> _Excerpt provided_:

SPECIFICALLY PLACE AUDIO
SG: “Location of sound sources in the world needs to be accurate. This means using more emitters in multiple locations. For the vast majority of sounds in a scene, you can’t just emit them from the root of an object.
“Respecting head tracking is very important. Sounds should move correctly in the world. Much audio that previously might have been piped in stereo will benefit from being positioned correctly in the world. You might treat almost all the elements of an ambience as positional sources. It really helps place the player in that space; they can move around, lean in, turn their head, and what they hear makes sense in the virtual world.
“If you’re using any sort of dynamic obstruction or reverbs, you need to have a good relationship with the environment creators on the project. You also need tools which allow physics authoring that works for audio. We’ve often found that ‘accurate’ physics doesn’t always give the best results from a design perspective — you need to find what works for your audio design.”
MAKE AUDIO REACTIVE
SG: “It’s crucial the player feedback you provide with audio is believable, especially with object interactions. Design sounds for these interactions in a way that reacts believably to any player input. It really helps to be able to easily get player parameter values like speed, acceleration, rotation and angular velocity from any player input at any time so you can design reactive blend containers.

> _Source information_:
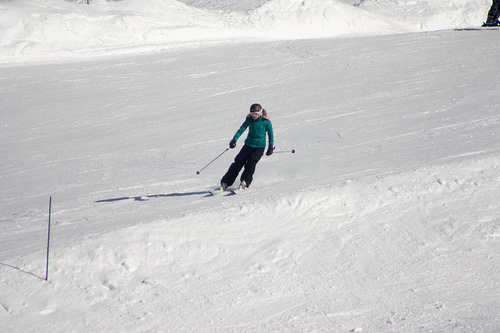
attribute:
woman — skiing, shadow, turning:
[162, 79, 308, 228]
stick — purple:
[23, 176, 72, 284]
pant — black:
[207, 148, 277, 192]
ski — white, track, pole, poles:
[178, 174, 260, 201]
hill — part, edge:
[65, 102, 172, 243]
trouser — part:
[244, 138, 277, 162]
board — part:
[223, 174, 260, 206]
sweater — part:
[256, 127, 267, 139]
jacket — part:
[252, 133, 265, 144]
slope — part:
[375, 49, 460, 133]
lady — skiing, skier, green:
[208, 115, 288, 166]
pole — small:
[172, 143, 238, 182]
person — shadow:
[93, 174, 211, 220]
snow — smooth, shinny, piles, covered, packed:
[326, 53, 441, 167]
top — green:
[231, 131, 275, 156]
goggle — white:
[250, 108, 255, 120]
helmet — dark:
[241, 107, 263, 122]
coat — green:
[230, 116, 281, 156]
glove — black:
[221, 135, 243, 154]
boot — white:
[209, 172, 250, 198]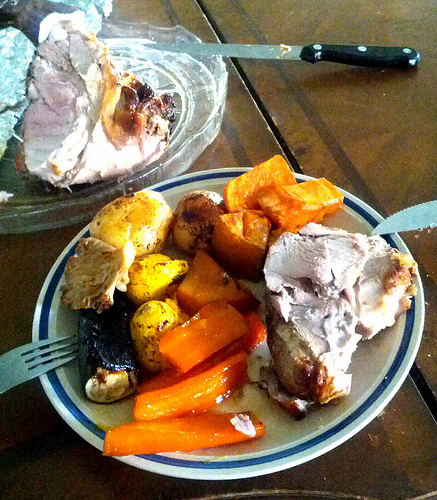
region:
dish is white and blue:
[15, 150, 433, 485]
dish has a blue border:
[26, 159, 435, 487]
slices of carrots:
[102, 304, 269, 458]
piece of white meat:
[252, 223, 413, 415]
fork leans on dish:
[5, 323, 81, 398]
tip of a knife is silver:
[369, 197, 435, 248]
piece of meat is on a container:
[0, 65, 227, 204]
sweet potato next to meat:
[206, 157, 341, 251]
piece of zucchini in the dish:
[67, 312, 146, 411]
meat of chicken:
[255, 217, 424, 419]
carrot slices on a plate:
[101, 306, 265, 463]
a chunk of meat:
[259, 220, 412, 410]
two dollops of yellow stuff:
[127, 250, 188, 359]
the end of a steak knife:
[363, 190, 434, 243]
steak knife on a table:
[139, 37, 423, 72]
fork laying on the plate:
[0, 324, 87, 391]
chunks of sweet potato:
[220, 148, 343, 253]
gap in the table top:
[232, 63, 291, 152]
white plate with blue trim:
[21, 166, 424, 480]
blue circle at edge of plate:
[26, 165, 423, 480]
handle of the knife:
[347, 39, 415, 79]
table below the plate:
[375, 431, 419, 464]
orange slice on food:
[154, 401, 227, 455]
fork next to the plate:
[29, 320, 95, 378]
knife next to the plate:
[347, 183, 420, 246]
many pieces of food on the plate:
[77, 168, 386, 375]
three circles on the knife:
[306, 31, 418, 79]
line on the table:
[399, 360, 432, 421]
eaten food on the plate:
[30, 12, 187, 155]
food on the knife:
[266, 33, 297, 69]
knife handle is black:
[292, 26, 431, 87]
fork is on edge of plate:
[0, 284, 102, 407]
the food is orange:
[154, 244, 251, 481]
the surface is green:
[1, 0, 432, 496]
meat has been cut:
[72, 284, 145, 408]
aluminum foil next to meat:
[2, 20, 53, 160]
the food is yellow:
[115, 252, 202, 375]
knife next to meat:
[350, 181, 434, 250]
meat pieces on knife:
[242, 32, 303, 73]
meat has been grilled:
[68, 312, 147, 395]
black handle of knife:
[300, 26, 417, 75]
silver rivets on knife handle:
[301, 29, 411, 55]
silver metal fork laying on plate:
[0, 325, 73, 395]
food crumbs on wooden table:
[413, 226, 436, 255]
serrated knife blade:
[367, 190, 435, 239]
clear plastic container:
[177, 59, 225, 142]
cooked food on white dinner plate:
[48, 170, 410, 449]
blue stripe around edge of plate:
[278, 430, 325, 458]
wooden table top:
[321, 80, 433, 153]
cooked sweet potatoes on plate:
[137, 248, 257, 454]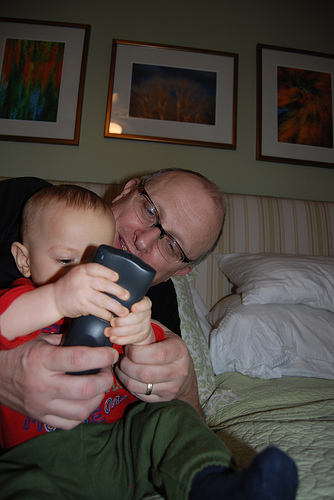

> _Assigned task_: Rewrite the paragraph of the audio design excerpt that begins "If you're using any sort of dynamic obstruction" as a short bulleted list that keeps its main facts. Work only from the text above, not from the records.

> _Solution to the problem_:
- Dynamic obstruction or reverbs require a good working relationship with the project's environment creators.
- You need tools that allow physics authoring suited to audio.
- "Accurate" physics does not always give the best design results, so find what works for your audio design.